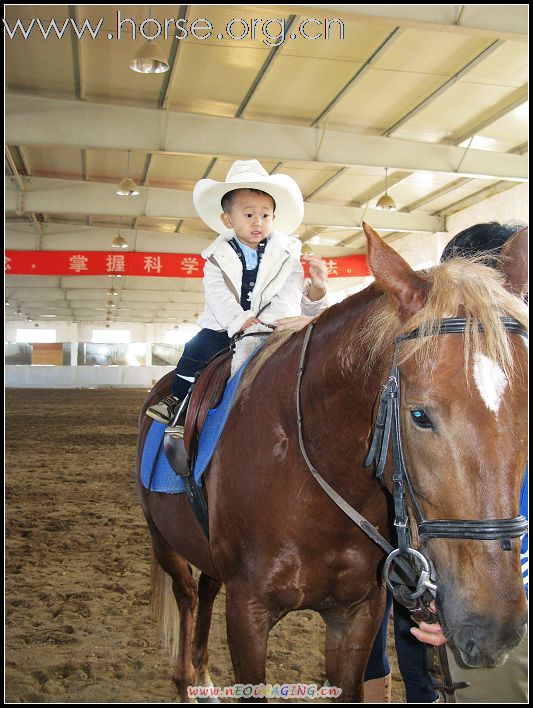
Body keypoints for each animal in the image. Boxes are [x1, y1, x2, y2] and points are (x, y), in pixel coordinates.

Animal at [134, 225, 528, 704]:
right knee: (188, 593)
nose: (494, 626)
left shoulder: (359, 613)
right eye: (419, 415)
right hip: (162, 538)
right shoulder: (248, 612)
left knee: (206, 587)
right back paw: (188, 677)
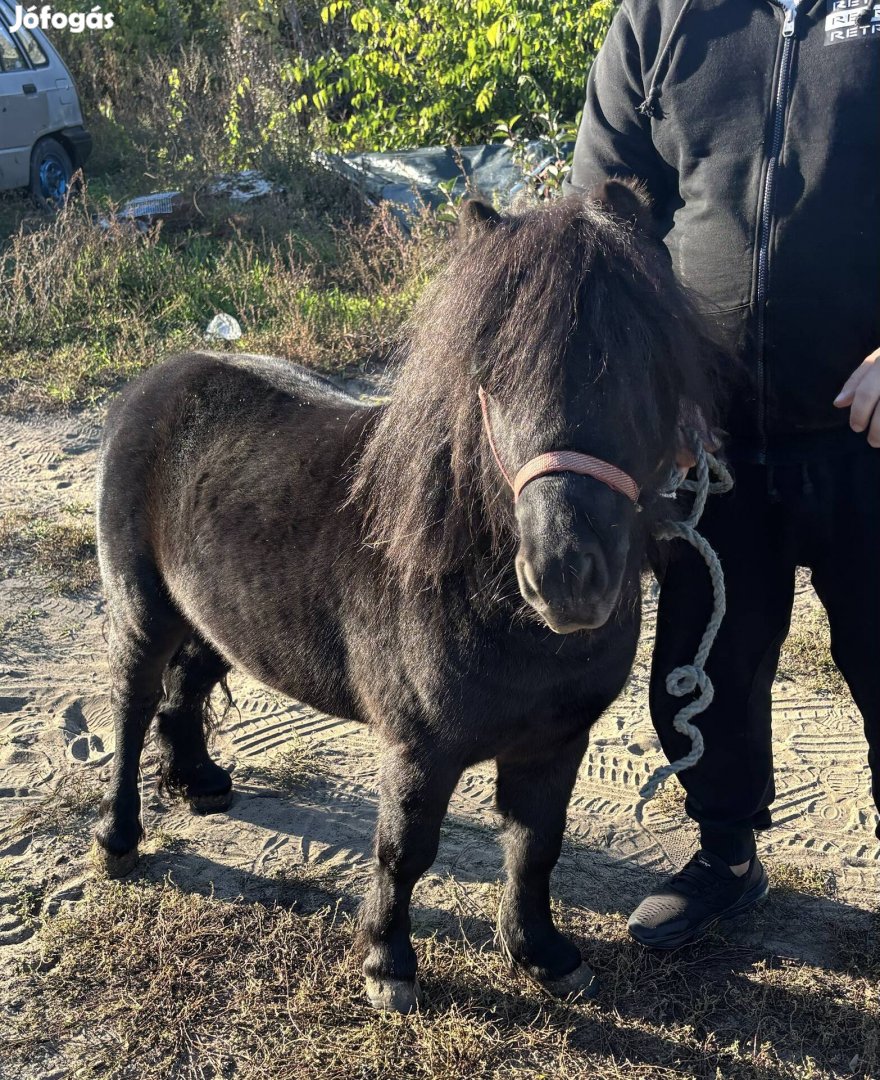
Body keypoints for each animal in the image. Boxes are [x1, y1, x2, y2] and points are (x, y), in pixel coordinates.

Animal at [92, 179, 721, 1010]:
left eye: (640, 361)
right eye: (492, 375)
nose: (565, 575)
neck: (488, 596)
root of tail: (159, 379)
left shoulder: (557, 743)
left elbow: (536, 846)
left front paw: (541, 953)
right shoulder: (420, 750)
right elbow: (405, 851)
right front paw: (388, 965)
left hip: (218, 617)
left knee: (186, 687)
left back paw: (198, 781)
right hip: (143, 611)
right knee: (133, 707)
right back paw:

====

WHAT YOU ARE ASKED TO DO = An exact repetition of all the records above is required, excluding the pictures.

SOLUTION TO THIS EXERCISE =
Body keypoints for each animal in the image. Boxes are [x1, y1, x2, y2] and points are (x, y), in pixel coordinates.

Animal at [134, 225, 528, 704]:
right knee: (188, 593)
nose: (494, 626)
left shoulder: (359, 613)
right eye: (419, 415)
right hip: (162, 538)
right shoulder: (248, 612)
left knee: (206, 587)
right back paw: (188, 677)
Body keypoints for each animal in the image. Boxes are [x1, y1, x2, y2] and points are (x, y), in pixel coordinates.

Animal at [92, 179, 721, 1010]:
left eye: (640, 361)
right eye: (492, 375)
nose: (565, 575)
neck: (488, 596)
root of tail: (159, 379)
left shoulder: (557, 743)
left elbow: (536, 846)
left front paw: (541, 953)
right shoulder: (420, 750)
right elbow: (405, 851)
right front paw: (388, 965)
left hip: (218, 617)
left knee: (186, 687)
left back paw: (198, 781)
right hip: (143, 611)
right knee: (133, 707)
right back paw:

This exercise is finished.